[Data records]
◆ ◆ ◆ ◆ ◆
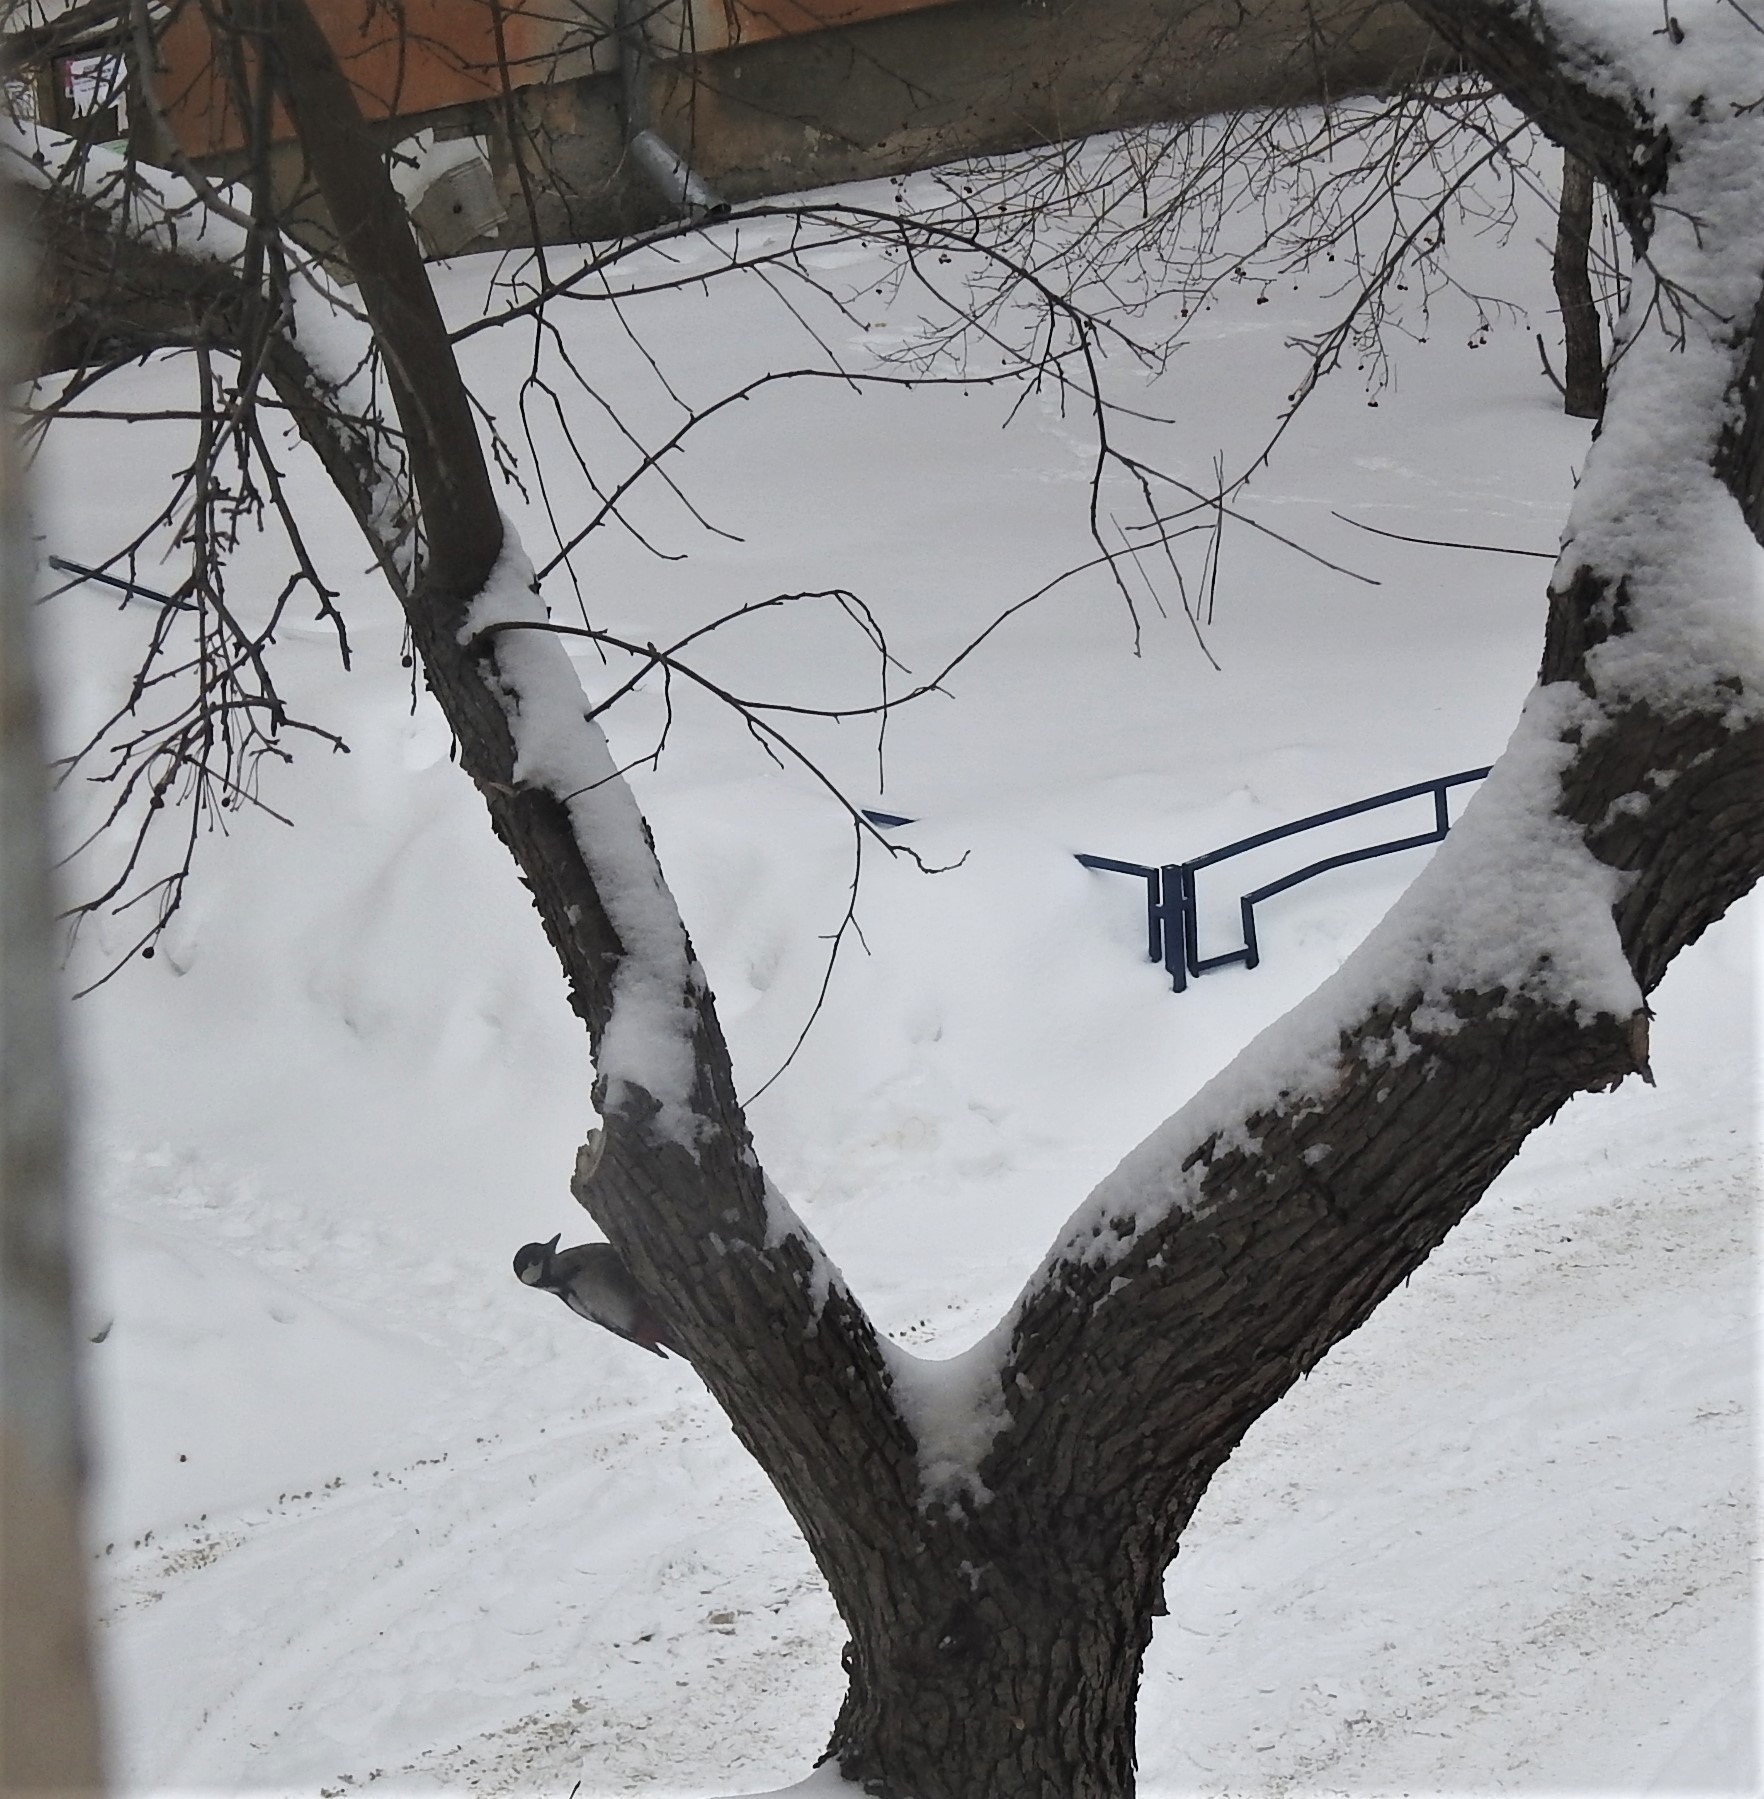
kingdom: Animalia
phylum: Chordata
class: Aves
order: Piciformes
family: Picidae
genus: Dendrocopos
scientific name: Dendrocopos major
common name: Great spotted woodpecker
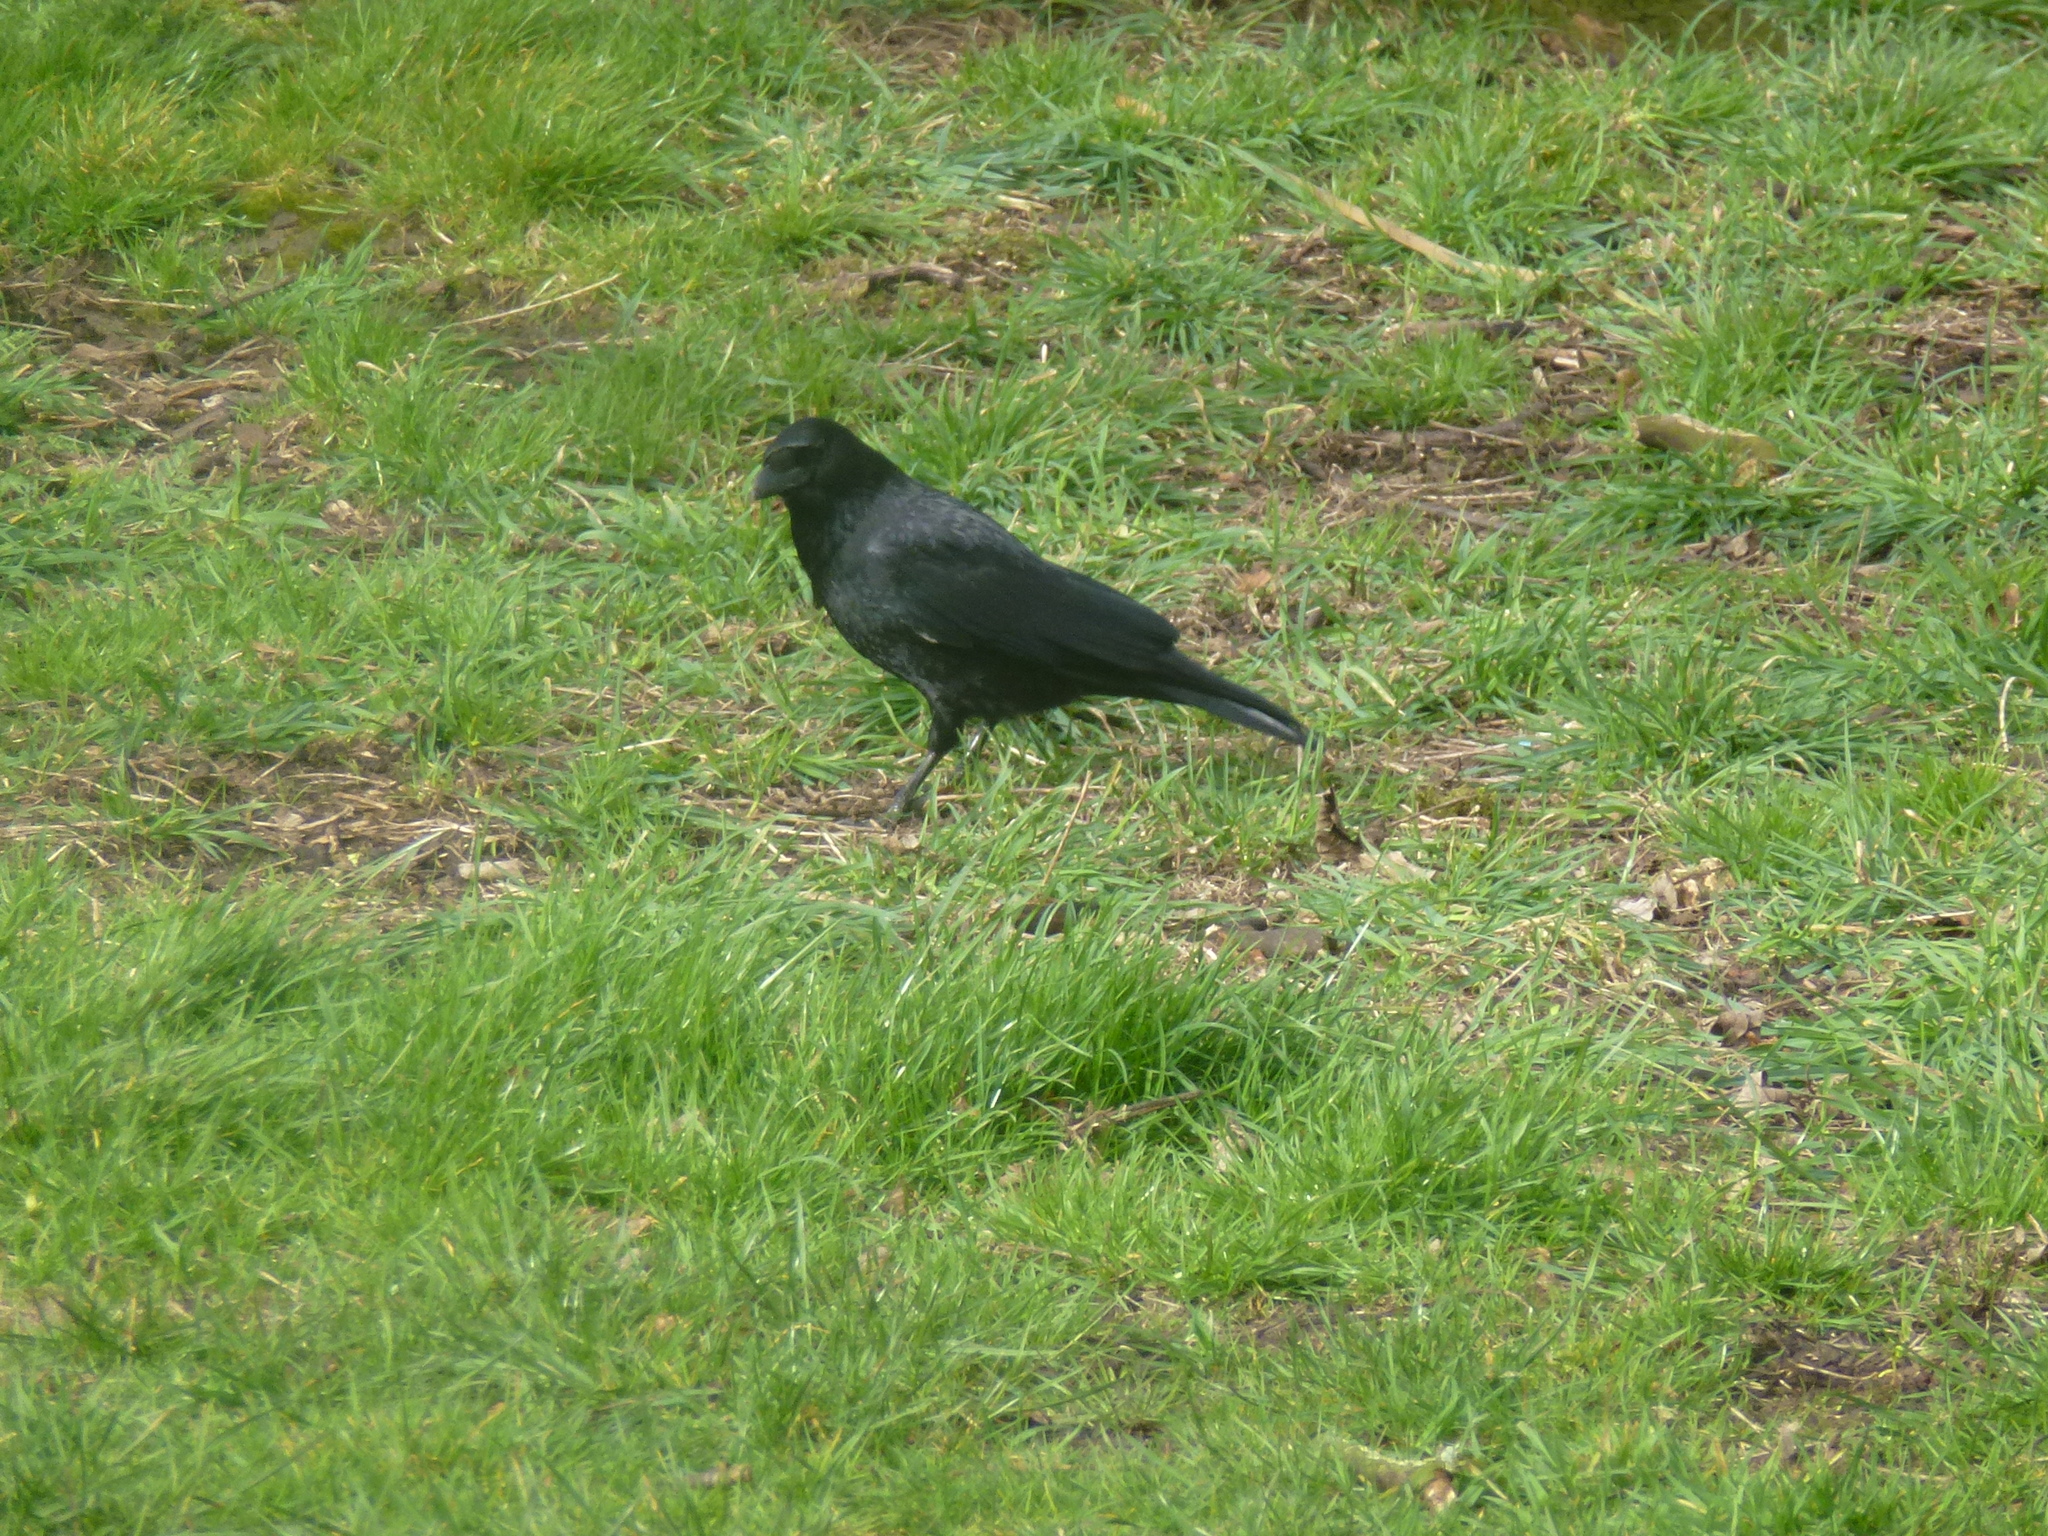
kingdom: Animalia
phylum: Chordata
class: Aves
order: Passeriformes
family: Corvidae
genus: Corvus
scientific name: Corvus corone
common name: Carrion crow
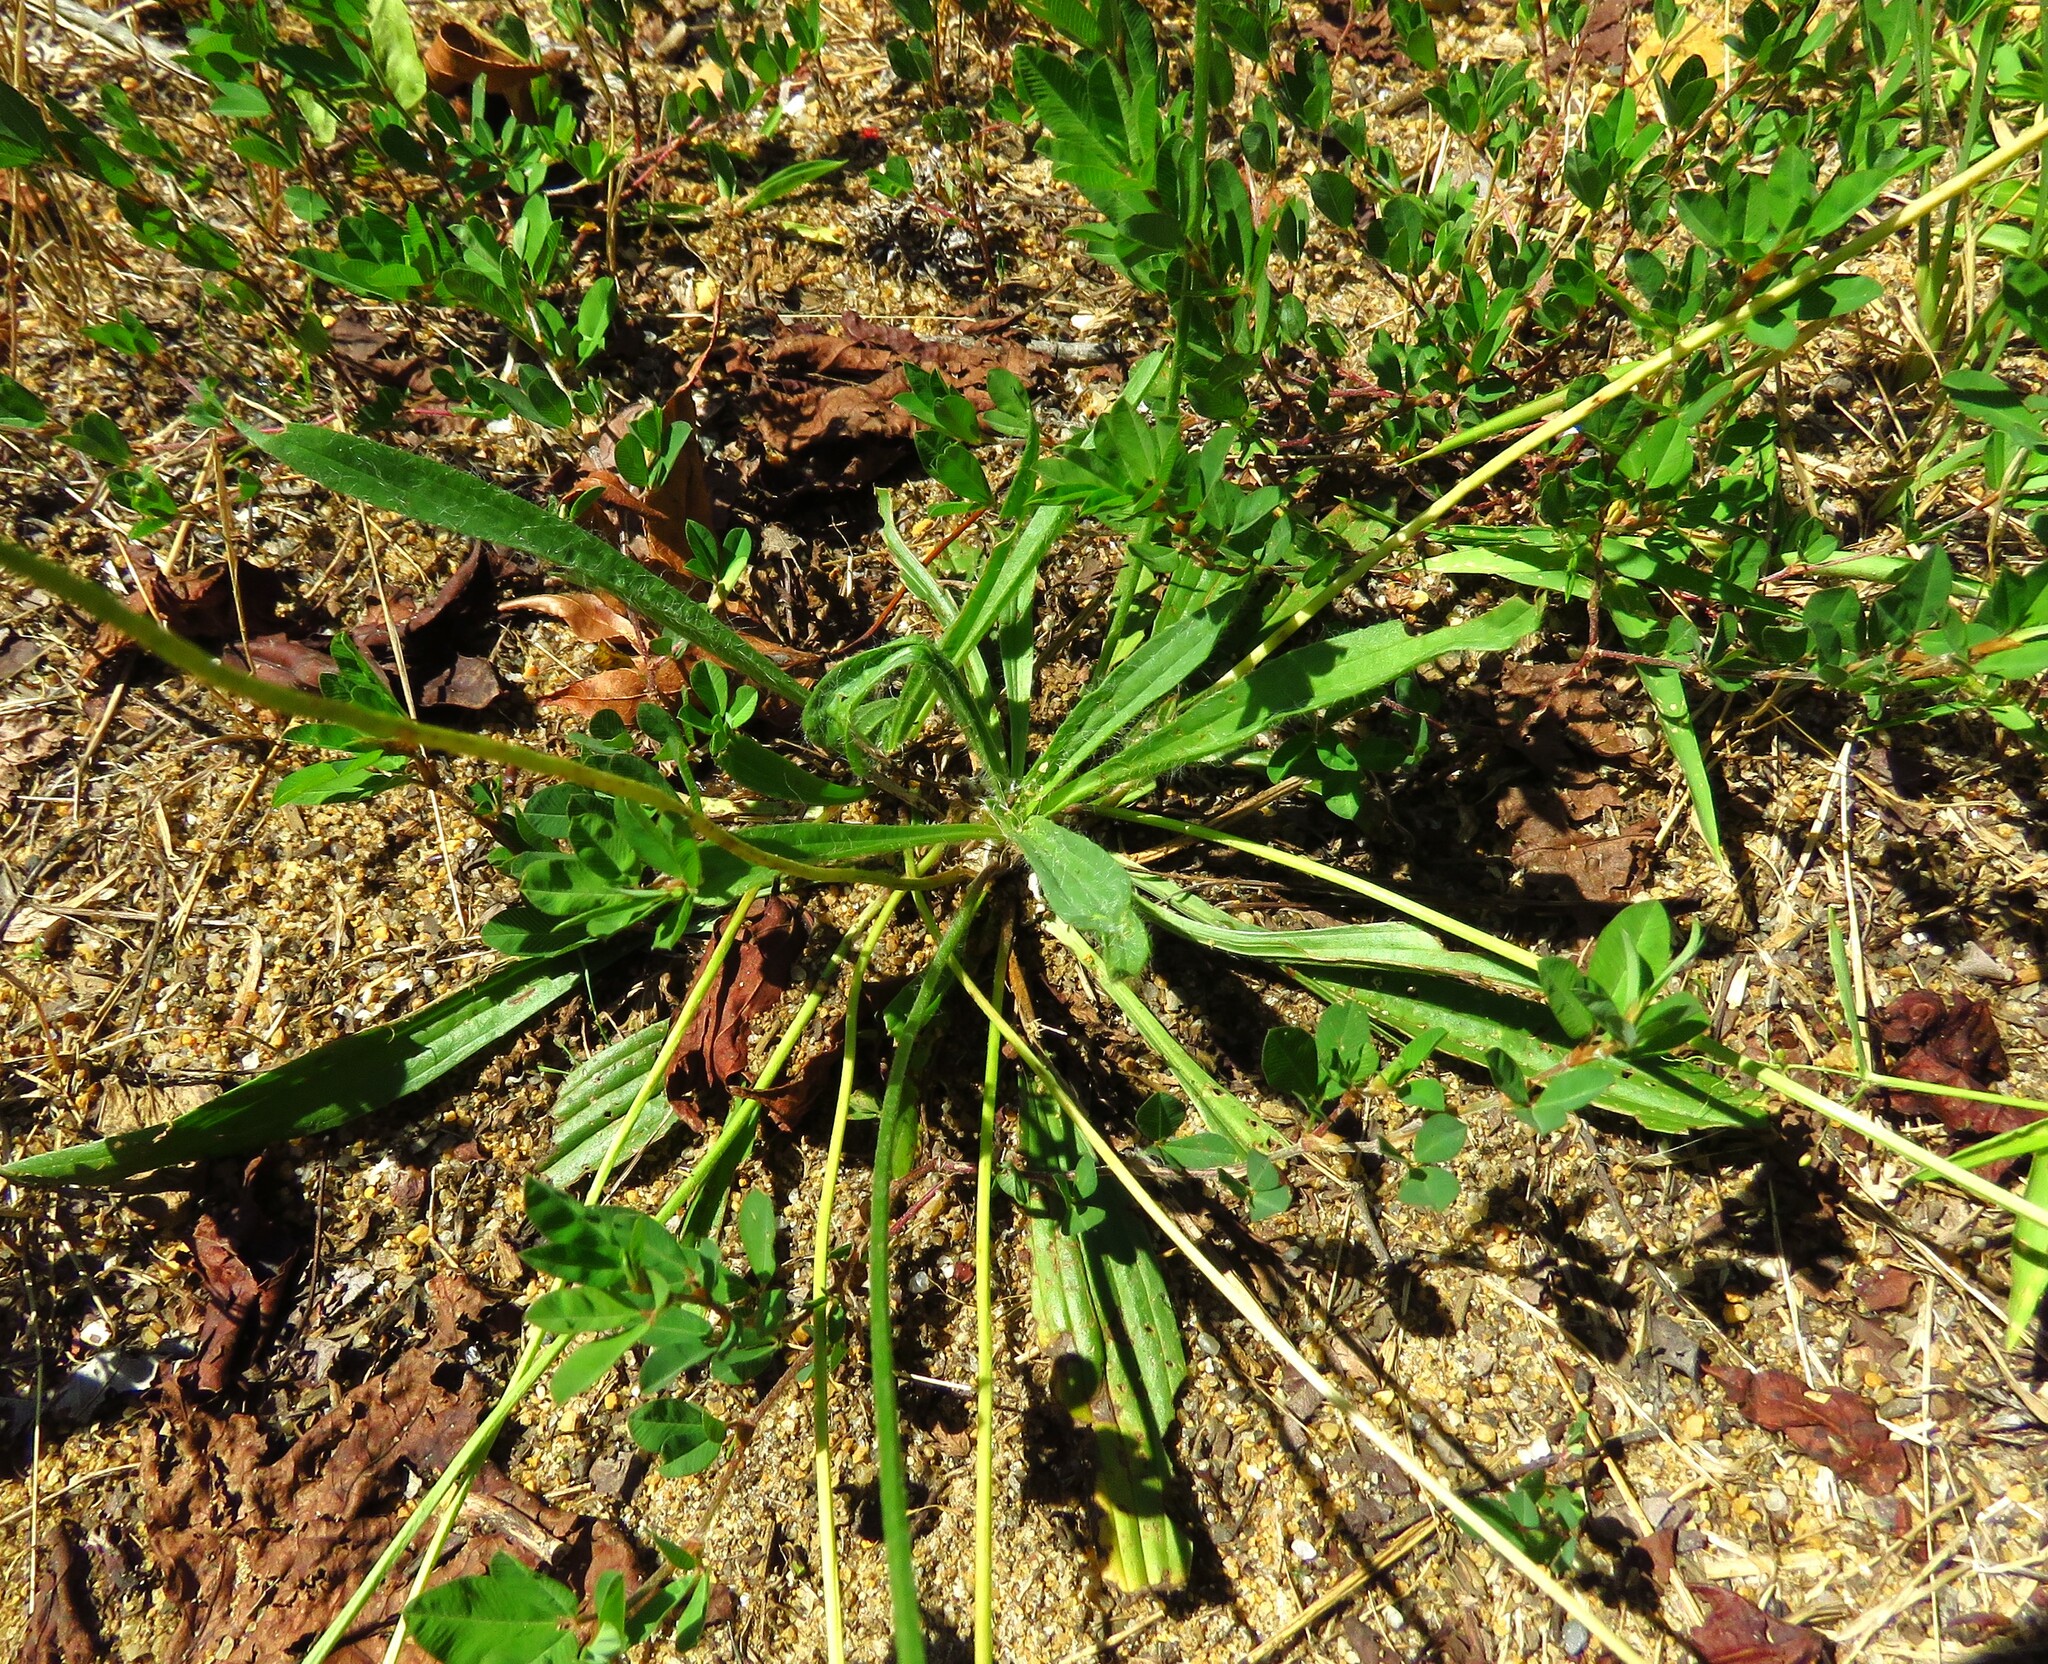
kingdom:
◆ ◆ ◆ ◆ ◆
Please write out all of the lines above again, substituting "vernacular name" for every "common name" and changing nothing else. Leave the pictures out.

**Response below:**
kingdom: Animalia
phylum: Chordata
class: Aves
order: Piciformes
family: Picidae
genus: Dendrocopos
scientific name: Dendrocopos major
vernacular name: Great spotted woodpecker
kingdom: Animalia
phylum: Chordata
class: Aves
order: Passeriformes
family: Corvidae
genus: Corvus
scientific name: Corvus corone
vernacular name: Carrion crow
kingdom:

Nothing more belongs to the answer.